Doesn't seem to work for me. The exact code I tested: ---- import std.stdio; import std.exception: enforce; import core.sys.windows.windows; void main() { SetConsoleCP(65001); SetConsoleOutputCP(65001); uint readBytes; ubyte[4] c; ReadFile(GetStdHandle(STD_INPUT_HANDLE), c.ptr, c.length, &readBytes, null).enforce(); writeln(readBytes, " ", c[]); } ---- When I enter "a", it prints "3 [97, 13, 10, 0]". When I enter "ä", it prints "0 [0, 0, 0, 0]". I've also tried even larger buffers. Same result.
Apr 03 2016
parent reply Adam D. Ruppe <destructionator gmail.com> writes:
On Sunday, 3 April 2016 at 23:11:53 UTC, anonymous wrote:
 Doesn't seem to work for me.
Hmm, worked on my desktop but not my laptop... and I have no idea why now. ReadConsoleW works fine though in all my attempts, we should prolly just change the library to use it.
Apr 03 2016
parent reply Martin Krejcirik <mk-junk i-line.cz> writes:
Dne 4. 4. 2016 v 2:03 Adam D. Ruppe napsal(a):
 ReadConsoleW works fine though in all my attempts, we should prolly just
 change the library to use it.
Probably not, it dont't work with pipes. Oh well ... -- mk
Apr 03 2016
parent reply Adam D. Ruppe <destructionator gmail.com> writes:
On Monday, 4 April 2016 at 00:08:54 UTC, Martin Krejcirik wrote:
 Probably not, it dont't work with pipes. Oh well ...

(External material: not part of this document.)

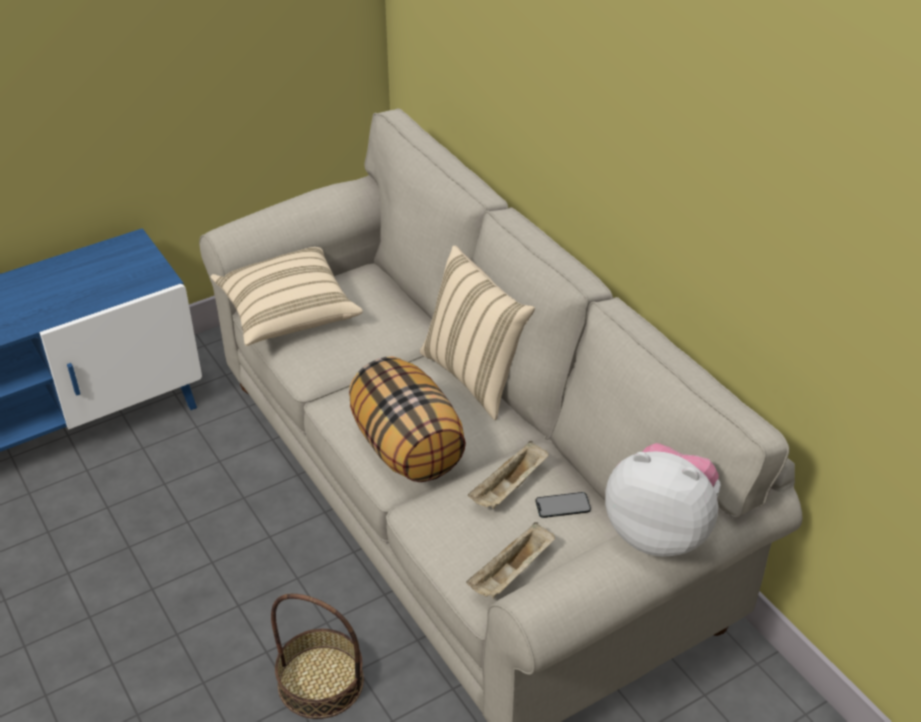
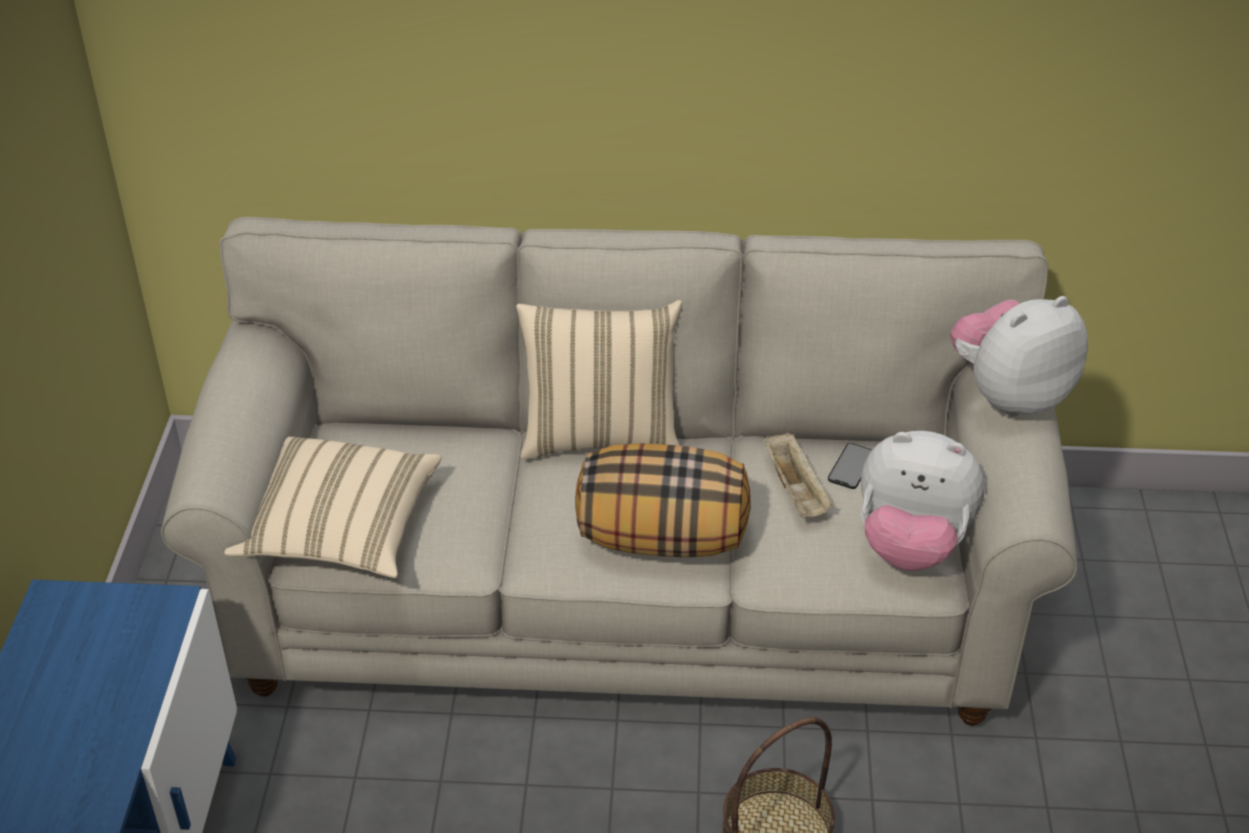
camera: 55 degrees left, 0 degrees up
(511, 573) = (911, 545): beige tray -> plush toy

It is easy to detect that though and branch accordingly.
Apr 03 2016
parent Martin Krejcirik <mk-junk i-line.cz> writes:
Dne 4. 4. 2016 v 2:22 Adam D. Ruppe napsal(a):
 On Monday, 4 April 2016 at 00:08:54 UTC, Martin Krejcirik wrote:
 Probably not, it dont't work with pipes. Oh well ...
It is easy to detect that though and branch accordingly.
I think it not woth it. If Phobos just converted automatically from codepage to utf-8 for std streams, that would be enough. CP 65001 would still not work, but no one would notice. -- mk
Apr 03 2016